La autoimagen se forma en una etapa temprana y se ve principalmente influenciada por nuestro entorno. En Cuba, al ser un país comunista, no están expuestos a la publicidad de grandes marcas ni a las portadas de revistas retocadas con Photoshop. Los cubanos no son afectados por los medios que constantemente nos venden productos milagrosos para adelgazar. Sus prioridades difieren de las del resto del mundo.

Su autoimagen se forma en sus hogares, gracias a sus familias y madres que crecieron libres de la presión mediática por la perfección. Aunque en México estamos avanzando poco a poco, aún nos queda mucho por hacer. La retirada del mercado del medicamento Redotex por parte de la Cofepris hace unas semanas marcó un hito significativo. Durante más de veinte años, se utilizó legalmente como una supuesta solución para perder peso, pero ocultaba un peligro mortal. Representaba una amenaza para la salud y la vida de quienes lo consumían.
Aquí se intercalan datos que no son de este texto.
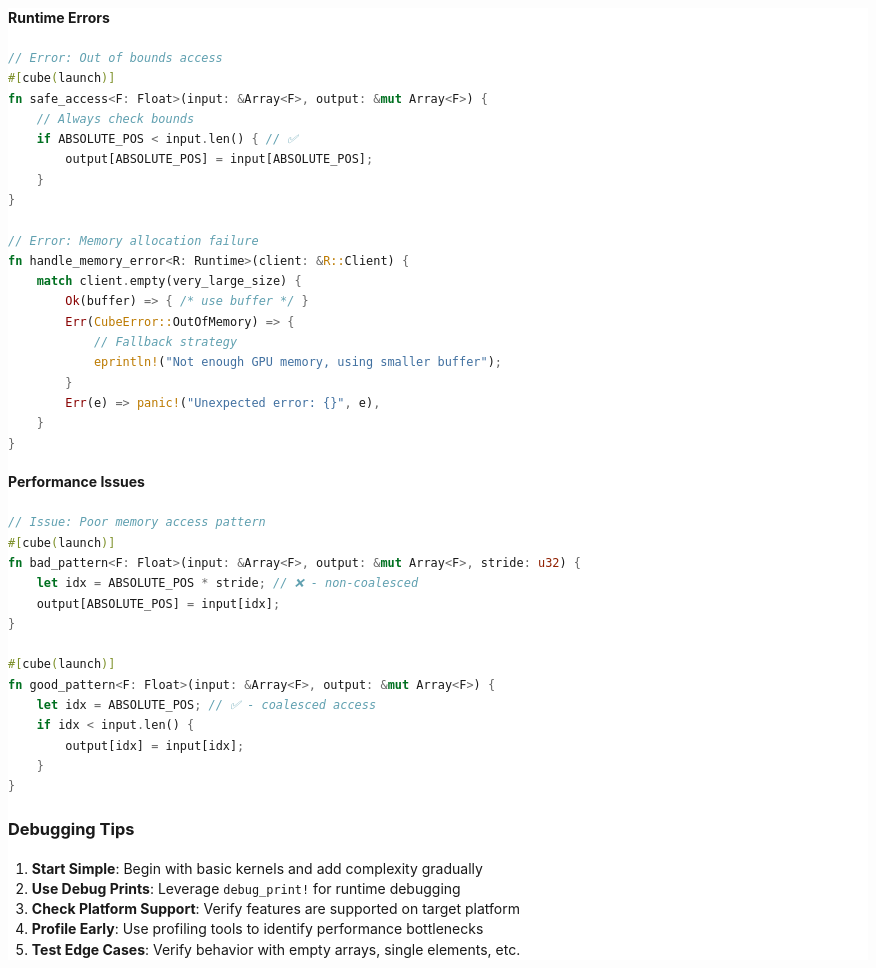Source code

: 

#### Runtime Errors

```rust
// Error: Out of bounds access
#[cube(launch)]
fn safe_access<F: Float>(input: &Array<F>, output: &mut Array<F>) {
    // Always check bounds
    if ABSOLUTE_POS < input.len() { // ✅
        output[ABSOLUTE_POS] = input[ABSOLUTE_POS];
    }
}

// Error: Memory allocation failure
fn handle_memory_error<R: Runtime>(client: &R::Client) {
    match client.empty(very_large_size) {
        Ok(buffer) => { /* use buffer */ }
        Err(CubeError::OutOfMemory) => {
            // Fallback strategy
            eprintln!("Not enough GPU memory, using smaller buffer");
        }
        Err(e) => panic!("Unexpected error: {}", e),
    }
}
```



#### Performance Issues

```rust
// Issue: Poor memory access pattern
#[cube(launch)]  
fn bad_pattern<F: Float>(input: &Array<F>, output: &mut Array<F>, stride: u32) {
    let idx = ABSOLUTE_POS * stride; // ❌ - non-coalesced
    output[ABSOLUTE_POS] = input[idx];
}

#[cube(launch)]
fn good_pattern<F: Float>(input: &Array<F>, output: &mut Array<F>) {
    let idx = ABSOLUTE_POS; // ✅ - coalesced access
    if idx < input.len() {
        output[idx] = input[idx];
    }
}
```



### Debugging Tips

1. **Start Simple**: Begin with basic kernels and add complexity gradually
2. **Use Debug Prints**: Leverage `debug_print!` for runtime debugging
3. **Check Platform Support**: Verify features are supported on target platform
4. **Profile Early**: Use profiling tools to identify performance bottlenecks
5. **Test Edge Cases**: Verify behavior with empty arrays, single elements, etc.


[^1]: https://www.reddit.com/r/rust/comments/1e75n89/announcing_cubecl_multiplatform_gpu_computing_in/
[^2]: https://news.ycombinator.com/item?id=41007242
[^3]: https://gist.github.com/nihalpasham/570d4fe01b403985e1eaf620b6613774
[^4]: https://getcoai.com/news/rust-gets-multi-platform-compute-boost-with-cubecl/
[^5]: https://burn.dev/blog/autotune-for-gpu-kernels/
[^6]: https://docs.nvidia.com/deeplearning/performance/dl-performance-matrix-multiplication/index.html
[^7]: https://alexarmbr.github.io/2024/08/10/How-To-Write-A-Fast-Matrix-Multiplication-From-Scratch-With-Tensor-Cores.html
[^8]: https://burn.dev/blog/sota-multiplatform-matmul/
[^9]: https://github.com/tracel-ai/cubecl
[^10]: https://www.youtube.com/watch?v=lmEj-Vana4s
[^11]: https://cube.dev/docs/product/apis-integrations/rest-api/reference
[^12]: https://github.com/tracel-ai/cubecl/blob/main/examples/sum_things/src/lib.rs
[^13]: https://lib.rs/crates/cubecl-wgpu
[^14]: https://www.youtube.com/watch?v=qUMgEnkavdY
[^15]: https://www.youtube.com/playlist?list=PLIUa1VcxJuwlI5sg8M8MH6FgzBzUWuAFI
[^16]: https://lib.rs/crates/cubecl-runtime
[^17]: https://docs.rs/cubecl
[^18]: https://crates.io/crates/burn-cubecl-fusion
[^19]: https://docs.rs/cubecl-core
[^20]: https://github.com/tracel-ai/cubecl-hip
[^21]: https://crates.io/crates/cubecl-runtime
[^22]: https://crates.io/crates/cubecl-hip-sys
[^23]: https://news.ycombinator.com/item?id=43777731
[^24]: https://www.youtube.com/watch?v=tPaa9vIXF-A
[^25]: https://people.inf.ethz.ch/omutlu/pub/mecs_hpca09.pdf
[^26]: https://www.cs.sjtu.edu.cn/~gchen/course/acn/Reading/Topological properties of hypercubes.pdf
[^27]: https://burn.dev/blog/improve-rust-compile-time-by-108x/
[^28]: http://courses.grainger.illinois.edu/cs484/sp2020/20_interconnectTopologiesFinal.pdf
[^29]: https://people.eecs.berkeley.edu/~kubitron/courses/cs258-S08/lectures/lec04-networks2.pdf
[^30]: https://disco.ethz.ch/courses/ss05/distcomp/lecture/chapter5.pdf
[^31]: https://stackoverflow.com/questions/56231449/is-it-possible-to-convince-clang-to-auto-vectorize-this-code-without-using-intri
[^32]: https://crates.io/crates/cubecl-core
[^33]: https://github.com/tracel-ai/cubecl/issues/55
[^34]: https://burn.dev/blog/release-0.14.0/
[^35]: https://docs.rs/cubecl/latest/cubecl/prelude/struct.Array.html
[^36]: https://vivilearns2code.github.io/k8s/2021/03/12/diving-into-controller-runtime.html
[^37]: https://github.com/tracel-ai/cubecl/issues/357
[^38]: https://docs.rs/cubecl-runtime
[^39]: https://docs.rs/cubecl-hip-sys
[^40]: https://lib.rs/science/math
[^41]: https://lists.freebsd.org/archives/dev-commits-ports-all/2025-July/167126.html
[^42]: https://lib.rs/algorithms
[^43]: https://www.reddit.com/r/rust/comments/1jjf96y/why_isnt_rust_used_more_for_scientific_computing/
[^44]: https://docs.alliancecan.ca/wiki/Debugging_and_profiling
[^45]: https://www.linkedin.com/posts/aniketmish_parallelprogramming-deeplearning-cuda-activity-7236657963686350849-wXm5
[^46]: https://stackoverflow.com/questions/5132628/profiling-opencl-kernels
[^47]: https://www.ibm.com/docs/en/planning-analytics/2.1.0?topic=cubes-manage-cube-attributes
[^48]: https://hpc.cea.fr/tgcc-public/en/html/toc/fulldoc/Profiling.html
[^49]: https://www.youtube.com/watch?v=dToaepIXW4s
[^50]: https://missing.csail.mit.edu/2020/debugging-profiling/
[^51]: https://www.reddit.com/r/rust/comments/1fyown4/rust_gpu_the_future_of_gpu_programming/
[^52]: https://users.rust-lang.org/t/profiling-in-rust-application/18195
[^53]: https://www2.eecs.berkeley.edu/Pubs/TechRpts/2008/EECS-2008-164.pdf
[^54]: https://www.reddit.com/r/rust/comments/1geb3m2/cubecl_03_released_rocmhip_spirv_support_for/
[^55]: https://www.reddit.com/r/MachineLearning/comments/1cqhsln/p_simplegemm_fast_and_minimal_tensor_core_matrix/
[^56]: https://crates.io/crates/burn-cubecl
[^57]: https://www.netlib.org/utk/people/JackDongarra/PAPERS/performance-portable-autotuning.pdf
[^58]: https://news.ycombinator.com/item?id=43736739
[^59]: https://github.com/tracel-ai/cubecl/releases
[^60]: https://discuss.pytorch.org/t/tensor-cores-and-mixed-precision-matrix-multiplication-output-in-float32/42831
[^61]: https://x.com/tracel_ai
[^62]: https://forums.developer.nvidia.com/t/how-does-it-compute-exactly-in-tensor-core/294323
[^63]: https://ppl-ai-code-interpreter-files.s3.amazonaws.com/web/direct-files/8d229a8cb1e656494bada852da66cae7/410acbca-1a8e-4f5e-a006-6bccc71d9fa8/ae16f83b.csv
[^64]: https://ppl-ai-code-interpreter-files.s3.amazonaws.com/web/direct-files/8d229a8cb1e656494bada852da66cae7/93c2d78f-f97d-486e-9b8b-a84317731e7c/df1d3a8a.csv
[^65]: https://ppl-ai-code-interpreter-files.s3.amazonaws.com/web/direct-files/8d229a8cb1e656494bada852da66cae7/3e732e47-bc44-4ad3-892b-66fa5bf11b00/eb93ef2d.csv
Las principales consumidoras éramos mujeres como yo, a quienes desde pequeñas nos enseñaron que debíamos ser delgadas y perfectas para ser consideradas bellas y valiosas. Nos inculcaron la idea de que estar saludable y fuerte no era suficiente. Necesitábamos ser delgadas para sentirnos dignas de mostrar nuestro cuerpo en una playa en bikini o usar prendas ajustadas. Mostrar piel cuando eras gorda está mal visto. Incomoda a la sociedad.

Para alcanzar esa delgadez, estábamos dispuestas a tomar cualquier píldora mágica y arriesgar nuestra vida con tal de encajar en los cánones de belleza impuestos por la industria. Vivimos en un mundo que se aprovecha de las inseguridades de las mujeres, enriqueciéndose a costa de nuestra autoestima. Si tan solo aprendiéramos a amar nuestros cuerpos tal como son y si nos enseñaran en nuestros hogares a aceptar nuestra corporalidad, muchas de estas compañías colapsarían y perderían su poder sobre nosotras.

La eliminación del Redotex representa una importante victoria, evitando más muertes y efectos secundarios a largo plazo. Sin embargo, la lucha contra la gordofobia y la presión social por encajar en estándares de belleza inalcanzables sigue siendo un camino largo y difícil. Sigamos desafiando los estereotipos y construyendo un mundo donde las mujeres seamos valoradas por nuestra esencia, no por nuestra apariencia. No más mártires de medicamentos milagro, no más mártires de la gordofobia.